- _SUPPLIED TEXT_
-------------------------

- Conference: Big Sky Conference
- Record: 2–8–1 (2–2–1 Big Sky)
- Head coach: Ed Troxel (1st season);
- Offensive coordinator: Dennis Erickson (1st season)
- Offensive scheme: Veer
- Defensive coordinator: A. J. Christoff (1st season)
- Base defense: 5–2
- Captains: Mark Fredback; Joe White;
- Home stadium: Idaho Stadium

= 1974 Idaho Vandals football team =

American college football season

The 1974 Idaho Vandals football team represented the University of Idaho in the 1974 NCAA Division I football season. The Vandals were led by first-year head coach Ed Troxel and were members of the Big Sky Conference, then in Division II. They played their home games at new Idaho Stadium, an unlit outdoor facility on campus in Moscow, Idaho.

-------------------------

- _RECORD LIST_
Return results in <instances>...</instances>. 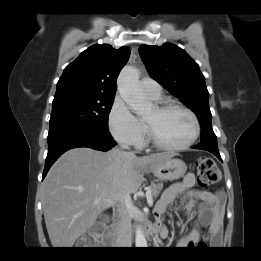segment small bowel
<instances>
[{"instance_id": "c3829d8e", "label": "small bowel", "mask_w": 261, "mask_h": 261, "mask_svg": "<svg viewBox=\"0 0 261 261\" xmlns=\"http://www.w3.org/2000/svg\"><path fill=\"white\" fill-rule=\"evenodd\" d=\"M179 199V205L186 207L187 216H196L194 227L179 242L180 247H189L191 242L200 237V226H208V239L211 244H219L223 226L225 196L223 193L210 192L197 188V180L193 174H187L182 181L171 184L162 194L156 207L157 227L164 228L161 218L168 207ZM195 202L199 209L195 213Z\"/></svg>"}]
</instances>
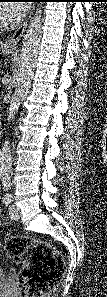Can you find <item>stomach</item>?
<instances>
[{
	"instance_id": "obj_1",
	"label": "stomach",
	"mask_w": 107,
	"mask_h": 297,
	"mask_svg": "<svg viewBox=\"0 0 107 297\" xmlns=\"http://www.w3.org/2000/svg\"><path fill=\"white\" fill-rule=\"evenodd\" d=\"M14 51V48H9V49H6L5 52L7 54H11L12 52Z\"/></svg>"
}]
</instances>
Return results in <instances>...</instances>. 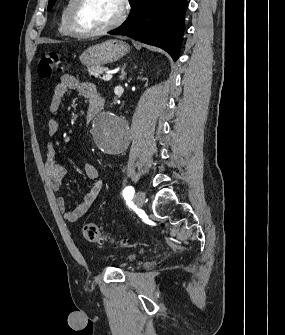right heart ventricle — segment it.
<instances>
[{
	"label": "right heart ventricle",
	"mask_w": 285,
	"mask_h": 335,
	"mask_svg": "<svg viewBox=\"0 0 285 335\" xmlns=\"http://www.w3.org/2000/svg\"><path fill=\"white\" fill-rule=\"evenodd\" d=\"M75 1H66L65 7L62 14L61 25L59 28L60 33L67 38H77V36L71 31L70 23H69V16L70 11ZM86 60H98L97 58H88Z\"/></svg>",
	"instance_id": "obj_1"
}]
</instances>
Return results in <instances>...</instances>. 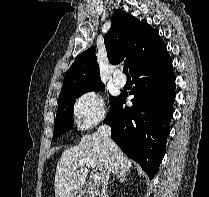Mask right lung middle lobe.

-------------------------

- _LIST OF TASKS_
• 1. Answer these from the article on the 1974 Idaho Vandals football team:
(a) Who was the team's offensive coordinator?
(b) What base defense did the team use?
(c) In what city was the team's home stadium?
• 2. Extend the article on the 1974 Idaho Vandals football season, picking up after its final sentence.

- _FINAL ANSWERS_
• 1.
(a) Dennis Erickson
(b) 5–2
(c) Moscow, Idaho

• 2.
Troxel was promoted to head coach in December 1973, after seven seasons at Idaho as an assistant under three head coaches, and several years as head coach of the track team. Before his move north to Moscow in 1967, he was very successful at the high school level at Borah in Boise. Troxel had previously declined the job in 1970 and days earlier in 1973, but was persuaded to reconsider by player support.

==Season==
With quarterbacks Dave Comstock, Dennis Ballock, and Ken Schrom running the veer offense, the Vandals were 2–8–1 overall and 2–2–1 in the Big Sky.

In the Battle of the Palouse, Idaho suffered a seventh straight loss to neighbor Washington State of the Pac-8, falling 17–10 at Martin Stadium in Pullman on September 21. In the fourth game with new rival Boise State, the Vandals fell for the third time as the Broncos repeated as conference champions. Idaho did not schedule Northern Arizona until the following season and both played only five games in conference this year.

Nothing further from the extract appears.